Jude the Obscure: Alas, poor Jude, he has no good film adaptation.  There's a miniseries from 1971 which is, well, exactly what you'd expect from the 70s, plus a surprising amount of nakedness (that Sue just won't be contained!).  There was also a theatrical version made in 1996, but I'm sorry to say it's not very good either (and also features much nakedness).  Not only does it cut all kinds of plot, the cast is distractingly wrong.  Have I already said alas?

So, like I said, Thomas Hardy does not seem to have the same appreciation as Austen or Dickens--at least judging by the quality (and number) of adaptations.  Maybe one day we'll get a good Jude and we will all be weeping in the corner by the end of it.

Thursday, June 06, 2013

The Goose Girl (Book Review)

Author: Shannon Hale
Year: 2003
Genre: Fairy tale/Fantasy

Reading Level: Young Adult
Series: #1 in the Books of Bayern series (followed by Enna Burning)

Literary Awards: 
Mythopoeic Fantasy Award Nominee for Children's Literature (2010), Utah State Book Award, Utah Speculative Fiction Award Winner, Bank Street College of Education Josette Frank Award, ALA Teens' Top Ten (2004)

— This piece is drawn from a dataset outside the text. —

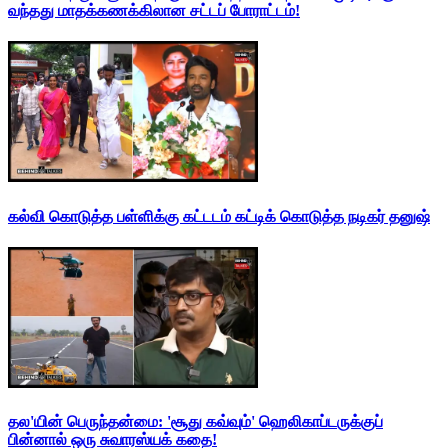
வந்தது மாதக்கணக்கிலான சட்டப் போராட்டம்!
கல்வி கொடுத்த பள்ளிக்கு கட்டடம் கட்டிக் கொடுத்த நடிகர் தனுஷ்
தல'யின் பெருந்தன்மை: 'சூது கவ்வும்' ஹெலிகாப்டருக்குப்
பின்னால் ஒரு சுவாரஸ்யக் கதை!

Plot Summary: Anidori-Kiladra Talianna Isilee may be the Crown Princess of Kildenree, but she's never fulfilled her mother's expectations of what a princess should be.  She's eventually sent to marry a neighboring kingdom's prince, but on the journey there she's betrayed and presumed dead.  To survive she hides as a simple goose girl, but it will take more than a goose girl to prevent a war and save her people.

Red Flags: Some violence

My Rating: A-
I had a lot of expectations for this after hearing so many positive things about it for several years.  It took me a little while to get into it, but it grew on me more as it went on.  I liked the writing in general, though I think sometimes Shannon Hale was trying a little too hard to be creative (and went a little heavy on the similes).  It had genuine emotion and tragedy, plus it made me want to sit in a field.

I think it's a good retelling of the original fairy tale. It was a little slow to start and I think the ending was too drawn out, but I liked it overall.  And...I can't remember any of my other thoughts.  Hmm.

(Also I just have to say that when it comes to goose books, I still prefer Goose Chase by Patrice Kindl--though they aren't really similar enough to compare.)

(Caveat: it's been a number of years since I read Goose Chase.)